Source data
%%

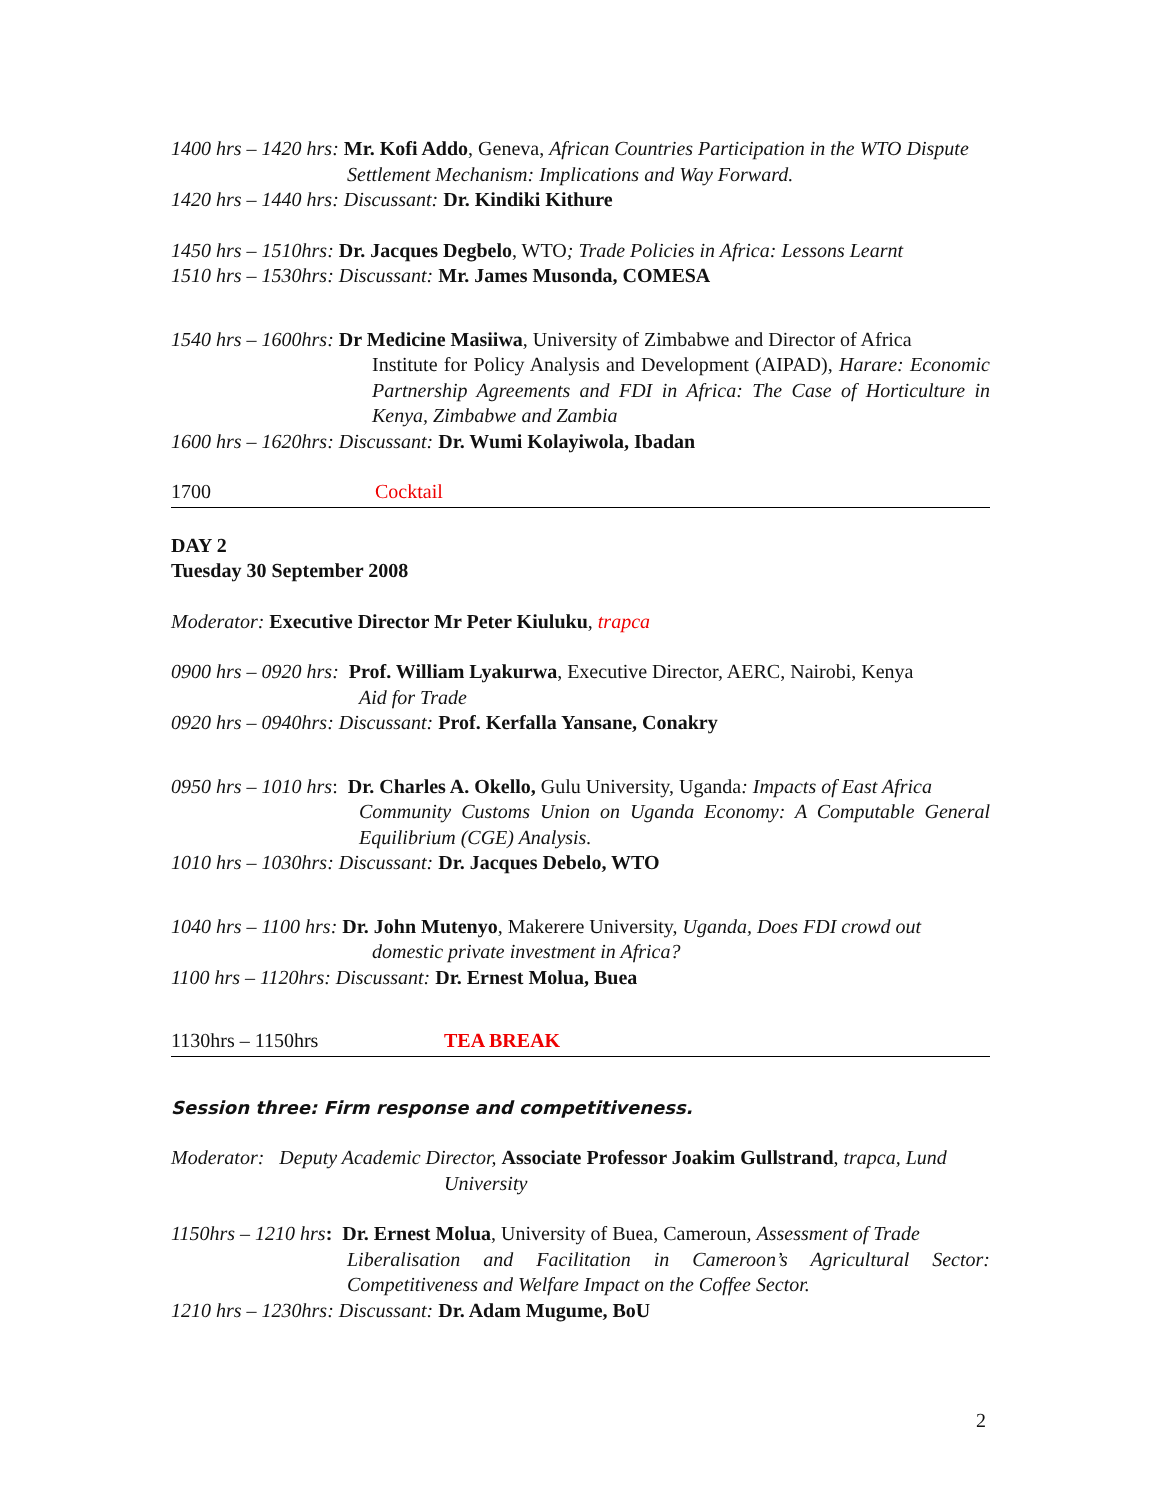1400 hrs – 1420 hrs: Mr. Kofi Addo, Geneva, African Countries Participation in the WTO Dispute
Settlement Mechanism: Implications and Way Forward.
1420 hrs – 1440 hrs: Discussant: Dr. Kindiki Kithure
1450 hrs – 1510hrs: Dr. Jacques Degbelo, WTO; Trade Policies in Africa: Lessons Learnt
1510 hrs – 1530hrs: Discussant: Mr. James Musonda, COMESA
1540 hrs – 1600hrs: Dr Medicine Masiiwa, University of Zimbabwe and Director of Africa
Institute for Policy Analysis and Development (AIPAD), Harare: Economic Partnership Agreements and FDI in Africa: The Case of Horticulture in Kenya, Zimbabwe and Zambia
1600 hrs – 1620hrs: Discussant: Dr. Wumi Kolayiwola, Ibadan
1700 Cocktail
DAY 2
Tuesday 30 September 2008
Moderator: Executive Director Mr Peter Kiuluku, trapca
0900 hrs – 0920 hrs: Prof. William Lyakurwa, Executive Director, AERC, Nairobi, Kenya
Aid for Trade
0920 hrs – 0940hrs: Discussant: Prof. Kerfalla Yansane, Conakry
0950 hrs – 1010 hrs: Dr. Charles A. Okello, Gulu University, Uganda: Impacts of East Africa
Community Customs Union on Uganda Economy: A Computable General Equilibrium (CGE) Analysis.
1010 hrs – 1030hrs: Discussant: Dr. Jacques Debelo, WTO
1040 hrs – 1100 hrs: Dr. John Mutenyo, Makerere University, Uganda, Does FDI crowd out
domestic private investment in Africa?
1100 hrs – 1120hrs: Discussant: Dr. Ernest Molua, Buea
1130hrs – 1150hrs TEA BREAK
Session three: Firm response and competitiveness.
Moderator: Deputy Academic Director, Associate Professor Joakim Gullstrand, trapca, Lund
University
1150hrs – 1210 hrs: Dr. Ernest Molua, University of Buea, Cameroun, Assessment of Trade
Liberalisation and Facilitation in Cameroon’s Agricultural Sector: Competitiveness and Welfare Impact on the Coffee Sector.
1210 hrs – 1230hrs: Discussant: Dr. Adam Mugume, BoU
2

%%
%%

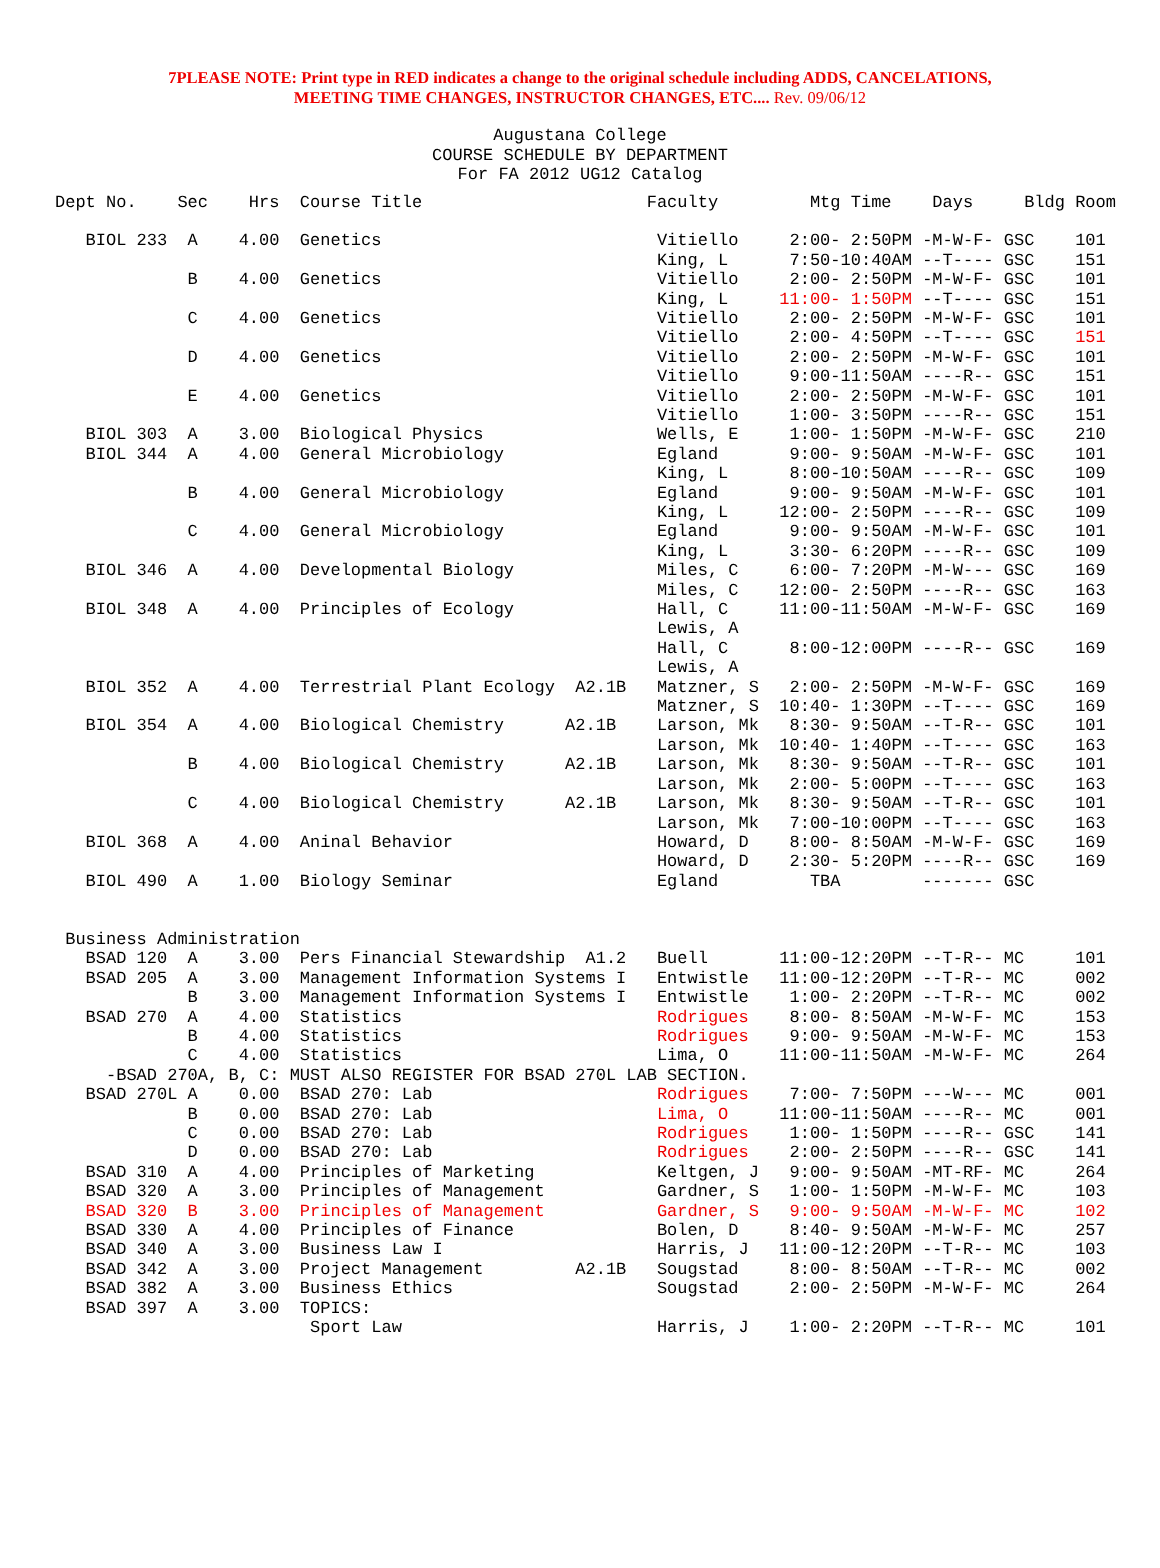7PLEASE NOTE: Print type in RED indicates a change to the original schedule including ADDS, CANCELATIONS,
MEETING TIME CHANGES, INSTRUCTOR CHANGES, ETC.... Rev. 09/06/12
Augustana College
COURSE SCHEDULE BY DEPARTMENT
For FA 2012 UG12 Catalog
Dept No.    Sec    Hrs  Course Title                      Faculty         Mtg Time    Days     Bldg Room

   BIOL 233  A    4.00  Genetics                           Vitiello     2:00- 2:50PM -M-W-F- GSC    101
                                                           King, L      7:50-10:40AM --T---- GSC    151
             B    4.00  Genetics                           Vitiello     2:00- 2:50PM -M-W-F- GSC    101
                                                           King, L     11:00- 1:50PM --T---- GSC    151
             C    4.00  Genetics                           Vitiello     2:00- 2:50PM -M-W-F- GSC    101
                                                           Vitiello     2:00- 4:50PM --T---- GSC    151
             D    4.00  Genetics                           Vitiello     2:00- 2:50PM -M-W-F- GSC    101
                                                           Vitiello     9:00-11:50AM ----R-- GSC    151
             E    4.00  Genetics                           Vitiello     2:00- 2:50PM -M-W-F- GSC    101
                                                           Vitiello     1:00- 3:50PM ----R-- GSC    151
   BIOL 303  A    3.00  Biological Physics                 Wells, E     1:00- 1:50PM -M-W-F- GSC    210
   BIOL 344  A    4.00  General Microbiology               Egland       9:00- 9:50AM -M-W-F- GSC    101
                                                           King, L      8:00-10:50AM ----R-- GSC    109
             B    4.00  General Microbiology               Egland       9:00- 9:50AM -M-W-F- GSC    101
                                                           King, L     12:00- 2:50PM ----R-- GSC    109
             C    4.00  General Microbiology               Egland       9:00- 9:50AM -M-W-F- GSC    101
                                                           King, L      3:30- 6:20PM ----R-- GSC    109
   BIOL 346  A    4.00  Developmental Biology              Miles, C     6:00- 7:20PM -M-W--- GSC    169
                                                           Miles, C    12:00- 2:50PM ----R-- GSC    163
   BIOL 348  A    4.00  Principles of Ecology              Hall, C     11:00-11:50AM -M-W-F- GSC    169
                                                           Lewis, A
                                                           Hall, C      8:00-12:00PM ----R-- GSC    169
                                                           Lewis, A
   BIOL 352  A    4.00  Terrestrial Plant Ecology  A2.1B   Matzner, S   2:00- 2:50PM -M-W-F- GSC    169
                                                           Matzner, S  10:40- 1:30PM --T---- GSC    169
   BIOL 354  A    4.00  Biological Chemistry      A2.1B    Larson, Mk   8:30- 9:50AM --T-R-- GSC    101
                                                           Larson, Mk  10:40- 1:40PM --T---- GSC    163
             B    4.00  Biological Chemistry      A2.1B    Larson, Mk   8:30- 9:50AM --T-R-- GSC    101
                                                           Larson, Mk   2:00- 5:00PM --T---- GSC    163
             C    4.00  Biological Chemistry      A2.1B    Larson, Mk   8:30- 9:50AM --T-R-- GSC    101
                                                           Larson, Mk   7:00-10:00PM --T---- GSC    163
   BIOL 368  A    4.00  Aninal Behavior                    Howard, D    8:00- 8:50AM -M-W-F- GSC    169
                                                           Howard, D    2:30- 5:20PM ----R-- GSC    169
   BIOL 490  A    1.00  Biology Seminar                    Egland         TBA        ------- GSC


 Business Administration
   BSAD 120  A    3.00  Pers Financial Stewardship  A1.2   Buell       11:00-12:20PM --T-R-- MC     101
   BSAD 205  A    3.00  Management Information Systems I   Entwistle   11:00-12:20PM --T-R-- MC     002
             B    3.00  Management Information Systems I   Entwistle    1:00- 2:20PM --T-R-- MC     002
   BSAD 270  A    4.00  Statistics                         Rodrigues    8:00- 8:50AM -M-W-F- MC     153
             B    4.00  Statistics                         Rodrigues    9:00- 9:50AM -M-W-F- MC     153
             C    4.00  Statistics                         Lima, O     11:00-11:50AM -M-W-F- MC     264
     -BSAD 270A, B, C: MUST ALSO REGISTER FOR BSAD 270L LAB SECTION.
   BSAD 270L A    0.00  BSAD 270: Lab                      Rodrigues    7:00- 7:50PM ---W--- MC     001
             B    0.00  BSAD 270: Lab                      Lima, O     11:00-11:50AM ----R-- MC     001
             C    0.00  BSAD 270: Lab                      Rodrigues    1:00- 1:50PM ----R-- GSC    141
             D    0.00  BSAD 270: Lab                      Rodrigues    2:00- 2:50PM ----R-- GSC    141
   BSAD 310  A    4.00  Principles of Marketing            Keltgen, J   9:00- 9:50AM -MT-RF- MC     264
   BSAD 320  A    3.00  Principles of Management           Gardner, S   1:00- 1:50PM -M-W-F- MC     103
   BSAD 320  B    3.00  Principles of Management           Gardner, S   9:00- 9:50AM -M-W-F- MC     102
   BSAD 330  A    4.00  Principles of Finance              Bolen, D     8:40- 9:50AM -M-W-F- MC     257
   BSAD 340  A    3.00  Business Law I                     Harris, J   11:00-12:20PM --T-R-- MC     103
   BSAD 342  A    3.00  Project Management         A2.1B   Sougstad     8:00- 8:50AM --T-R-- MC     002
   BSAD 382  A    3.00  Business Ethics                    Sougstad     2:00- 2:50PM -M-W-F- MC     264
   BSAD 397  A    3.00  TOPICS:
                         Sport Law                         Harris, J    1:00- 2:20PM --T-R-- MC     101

%%

Requirement:
Copy all the lines from the data above that hold the word "Systems".

Solved exercise:
   BSAD 205  A    3.00  Management Information Systems I   Entwistle   11:00-12:20PM --T-R-- MC     002
             B    3.00  Management Information Systems I   Entwistle    1:00- 2:20PM --T-R-- MC     002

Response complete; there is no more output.